## WHAT YOU SHOULD DO:
For each record, copy the text exactly and omit any picture it holds.

(Page images and extracted text)
--------

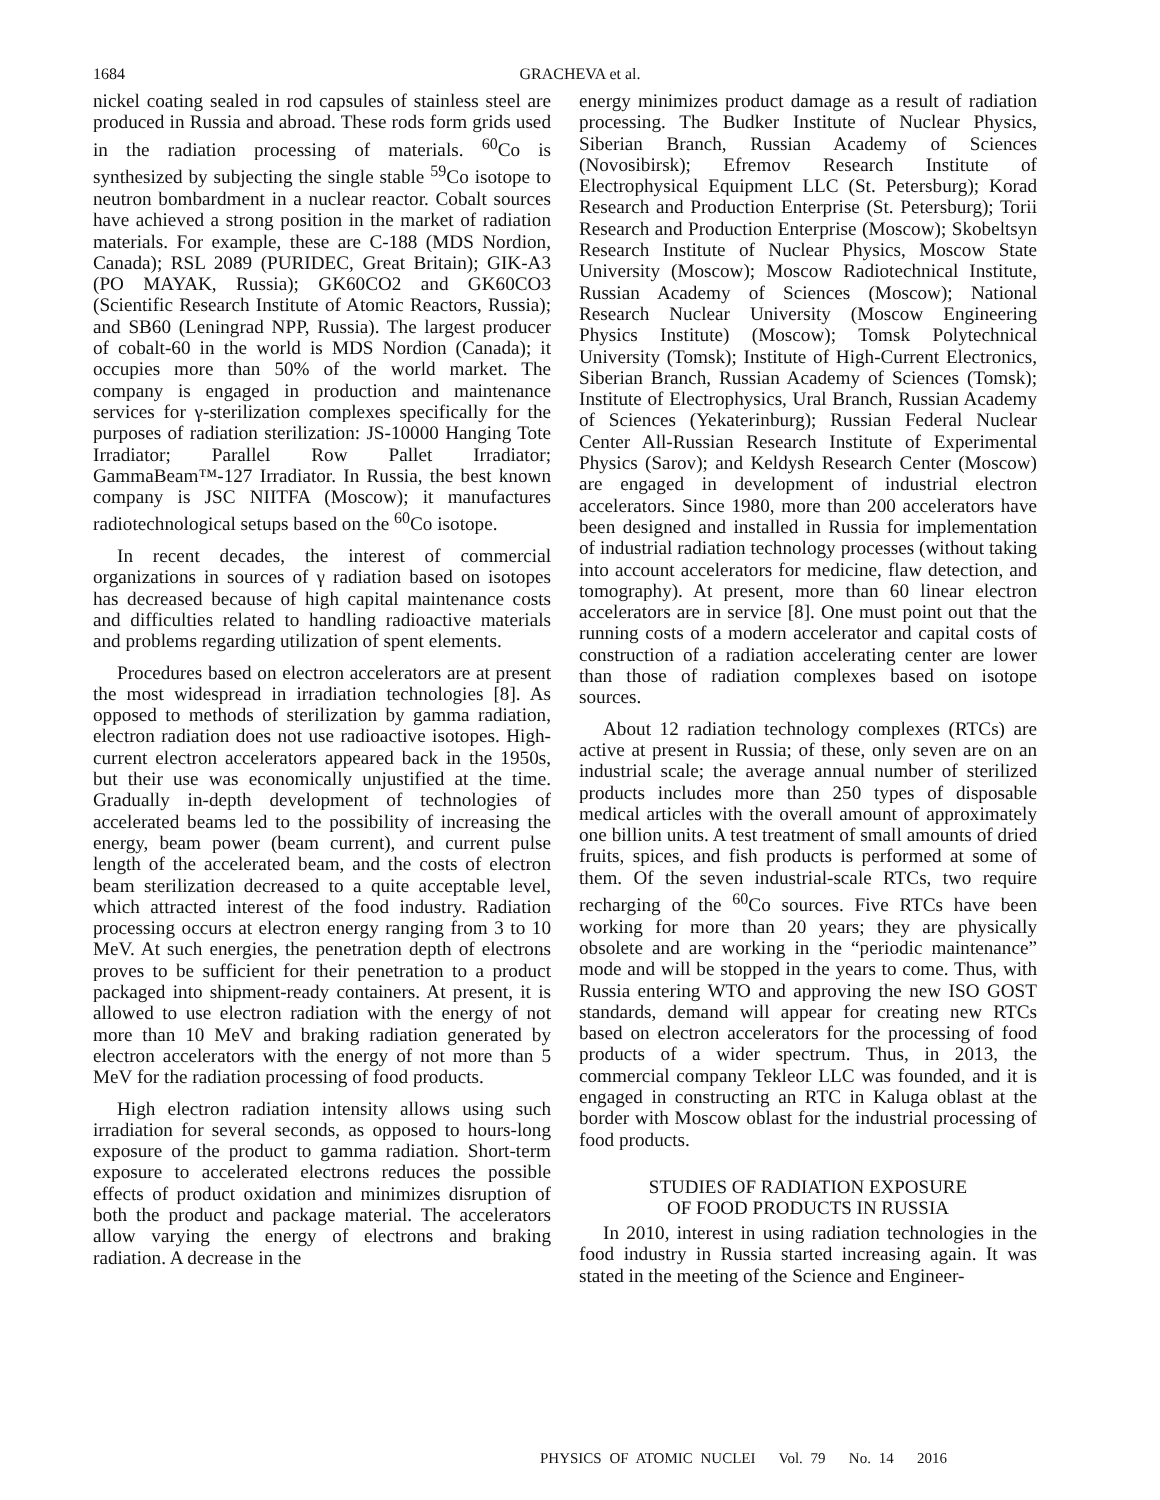1684
GRACHEVA et al.
nickel coating sealed in rod capsules of stainless steel are produced in Russia and abroad. These rods form grids used in the radiation processing of materials. <sup>60</sup>Co is synthesized by subjecting the single stable <sup>59</sup>Co isotope to neutron bombardment in a nuclear reactor. Cobalt sources have achieved a strong position in the market of radiation materials. For example, these are C-188 (MDS Nordion, Canada); RSL 2089 (PURIDEC, Great Britain); GIK-A3 (PO MAYAK, Russia); GK60CO2 and GK60CO3 (Scientific Research Institute of Atomic Reactors, Russia); and SB60 (Leningrad NPP, Russia). The largest producer of cobalt-60 in the world is MDS Nordion (Canada); it occupies more than 50% of the world market. The company is engaged in production and maintenance services for γ-sterilization complexes specifically for the purposes of radiation sterilization: JS-10000 Hanging Tote Irradiator; Parallel Row Pallet Irradiator; GammaBeam™-127 Irradiator. In Russia, the best known company is JSC NIITFA (Moscow); it manufactures radiotechnological setups based on the <sup>60</sup>Co isotope.
In recent decades, the interest of commercial organizations in sources of γ radiation based on isotopes has decreased because of high capital maintenance costs and difficulties related to handling radioactive materials and problems regarding utilization of spent elements.
Procedures based on electron accelerators are at present the most widespread in irradiation technologies [8]. As opposed to methods of sterilization by gamma radiation, electron radiation does not use radioactive isotopes. High-current electron accelerators appeared back in the 1950s, but their use was economically unjustified at the time. Gradually in-depth development of technologies of accelerated beams led to the possibility of increasing the energy, beam power (beam current), and current pulse length of the accelerated beam, and the costs of electron beam sterilization decreased to a quite acceptable level, which attracted interest of the food industry. Radiation processing occurs at electron energy ranging from 3 to 10 MeV. At such energies, the penetration depth of electrons proves to be sufficient for their penetration to a product packaged into shipment-ready containers. At present, it is allowed to use electron radiation with the energy of not more than 10 MeV and braking radiation generated by electron accelerators with the energy of not more than 5 MeV for the radiation processing of food products.
High electron radiation intensity allows using such irradiation for several seconds, as opposed to hours-long exposure of the product to gamma radiation. Short-term exposure to accelerated electrons reduces the possible effects of product oxidation and minimizes disruption of both the product and package material. The accelerators allow varying the energy of electrons and braking radiation. A decrease in the
energy minimizes product damage as a result of radiation processing. The Budker Institute of Nuclear Physics, Siberian Branch, Russian Academy of Sciences (Novosibirsk); Efremov Research Institute of Electrophysical Equipment LLC (St. Petersburg); Korad Research and Production Enterprise (St. Petersburg); Torii Research and Production Enterprise (Moscow); Skobeltsyn Research Institute of Nuclear Physics, Moscow State University (Moscow); Moscow Radiotechnical Institute, Russian Academy of Sciences (Moscow); National Research Nuclear University (Moscow Engineering Physics Institute) (Moscow); Tomsk Polytechnical University (Tomsk); Institute of High-Current Electronics, Siberian Branch, Russian Academy of Sciences (Tomsk); Institute of Electrophysics, Ural Branch, Russian Academy of Sciences (Yekaterinburg); Russian Federal Nuclear Center All-Russian Research Institute of Experimental Physics (Sarov); and Keldysh Research Center (Moscow) are engaged in development of industrial electron accelerators. Since 1980, more than 200 accelerators have been designed and installed in Russia for implementation of industrial radiation technology processes (without taking into account accelerators for medicine, flaw detection, and tomography). At present, more than 60 linear electron accelerators are in service [8]. One must point out that the running costs of a modern accelerator and capital costs of construction of a radiation accelerating center are lower than those of radiation complexes based on isotope sources.
About 12 radiation technology complexes (RTCs) are active at present in Russia; of these, only seven are on an industrial scale; the average annual number of sterilized products includes more than 250 types of disposable medical articles with the overall amount of approximately one billion units. A test treatment of small amounts of dried fruits, spices, and fish products is performed at some of them. Of the seven industrial-scale RTCs, two require recharging of the <sup>60</sup>Co sources. Five RTCs have been working for more than 20 years; they are physically obsolete and are working in the “periodic maintenance” mode and will be stopped in the years to come. Thus, with Russia entering WTO and approving the new ISO GOST standards, demand will appear for creating new RTCs based on electron accelerators for the processing of food products of a wider spectrum. Thus, in 2013, the commercial company Tekleor LLC was founded, and it is engaged in constructing an RTC in Kaluga oblast at the border with Moscow oblast for the industrial processing of food products.
STUDIES OF RADIATION EXPOSURE
OF FOOD PRODUCTS IN RUSSIA
In 2010, interest in using radiation technologies in the food industry in Russia started increasing again. It was stated in the meeting of the Science and Engineer-
PHYSICS OF ATOMIC NUCLEI Vol. 79 No. 14 2016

--------

## YOUR SOLUTION:
1684
GRACHEVA et al.
nickel coating sealed in rod capsules of stainless steel are produced in Russia and abroad. These rods form grids used in the radiation processing of materials. <sup>60</sup>Co is synthesized by subjecting the single stable <sup>59</sup>Co isotope to neutron bombardment in a nuclear reactor. Cobalt sources have achieved a strong position in the market of radiation materials. For example, these are C-188 (MDS Nordion, Canada); RSL 2089 (PURIDEC, Great Britain); GIK-A3 (PO MAYAK, Russia); GK60CO2 and GK60CO3 (Scientific Research Institute of Atomic Reactors, Russia); and SB60 (Leningrad NPP, Russia). The largest producer of cobalt-60 in the world is MDS Nordion (Canada); it occupies more than 50% of the world market. The company is engaged in production and maintenance services for γ-sterilization complexes specifically for the purposes of radiation sterilization: JS-10000 Hanging Tote Irradiator; Parallel Row Pallet Irradiator; GammaBeam™-127 Irradiator. In Russia, the best known company is JSC NIITFA (Moscow); it manufactures radiotechnological setups based on the <sup>60</sup>Co isotope.
In recent decades, the interest of commercial organizations in sources of γ radiation based on isotopes has decreased because of high capital maintenance costs and difficulties related to handling radioactive materials and problems regarding utilization of spent elements.
Procedures based on electron accelerators are at present the most widespread in irradiation technologies [8]. As opposed to methods of sterilization by gamma radiation, electron radiation does not use radioactive isotopes. High-current electron accelerators appeared back in the 1950s, but their use was economically unjustified at the time. Gradually in-depth development of technologies of accelerated beams led to the possibility of increasing the energy, beam power (beam current), and current pulse length of the accelerated beam, and the costs of electron beam sterilization decreased to a quite acceptable level, which attracted interest of the food industry. Radiation processing occurs at electron energy ranging from 3 to 10 MeV. At such energies, the penetration depth of electrons proves to be sufficient for their penetration to a product packaged into shipment-ready containers. At present, it is allowed to use electron radiation with the energy of not more than 10 MeV and braking radiation generated by electron accelerators with the energy of not more than 5 MeV for the radiation processing of food products.
High electron radiation intensity allows using such irradiation for several seconds, as opposed to hours-long exposure of the product to gamma radiation. Short-term exposure to accelerated electrons reduces the possible effects of product oxidation and minimizes disruption of both the product and package material. The accelerators allow varying the energy of electrons and braking radiation. A decrease in the
energy minimizes product damage as a result of radiation processing. The Budker Institute of Nuclear Physics, Siberian Branch, Russian Academy of Sciences (Novosibirsk); Efremov Research Institute of Electrophysical Equipment LLC (St. Petersburg); Korad Research and Production Enterprise (St. Petersburg); Torii Research and Production Enterprise (Moscow); Skobeltsyn Research Institute of Nuclear Physics, Moscow State University (Moscow); Moscow Radiotechnical Institute, Russian Academy of Sciences (Moscow); National Research Nuclear University (Moscow Engineering Physics Institute) (Moscow); Tomsk Polytechnical University (Tomsk); Institute of High-Current Electronics, Siberian Branch, Russian Academy of Sciences (Tomsk); Institute of Electrophysics, Ural Branch, Russian Academy of Sciences (Yekaterinburg); Russian Federal Nuclear Center All-Russian Research Institute of Experimental Physics (Sarov); and Keldysh Research Center (Moscow) are engaged in development of industrial electron accelerators. Since 1980, more than 200 accelerators have been designed and installed in Russia for implementation of industrial radiation technology processes (without taking into account accelerators for medicine, flaw detection, and tomography). At present, more than 60 linear electron accelerators are in service [8]. One must point out that the running costs of a modern accelerator and capital costs of construction of a radiation accelerating center are lower than those of radiation complexes based on isotope sources.
About 12 radiation technology complexes (RTCs) are active at present in Russia; of these, only seven are on an industrial scale; the average annual number of sterilized products includes more than 250 types of disposable medical articles with the overall amount of approximately one billion units. A test treatment of small amounts of dried fruits, spices, and fish products is performed at some of them. Of the seven industrial-scale RTCs, two require recharging of the <sup>60</sup>Co sources. Five RTCs have been working for more than 20 years; they are physically obsolete and are working in the “periodic maintenance” mode and will be stopped in the years to come. Thus, with Russia entering WTO and approving the new ISO GOST standards, demand will appear for creating new RTCs based on electron accelerators for the processing of food products of a wider spectrum. Thus, in 2013, the commercial company Tekleor LLC was founded, and it is engaged in constructing an RTC in Kaluga oblast at the border with Moscow oblast for the industrial processing of food products.
STUDIES OF RADIATION EXPOSURE
OF FOOD PRODUCTS IN RUSSIA
In 2010, interest in using radiation technologies in the food industry in Russia started increasing again. It was stated in the meeting of the Science and Engineer-
PHYSICS OF ATOMIC NUCLEI Vol. 79 No. 14 2016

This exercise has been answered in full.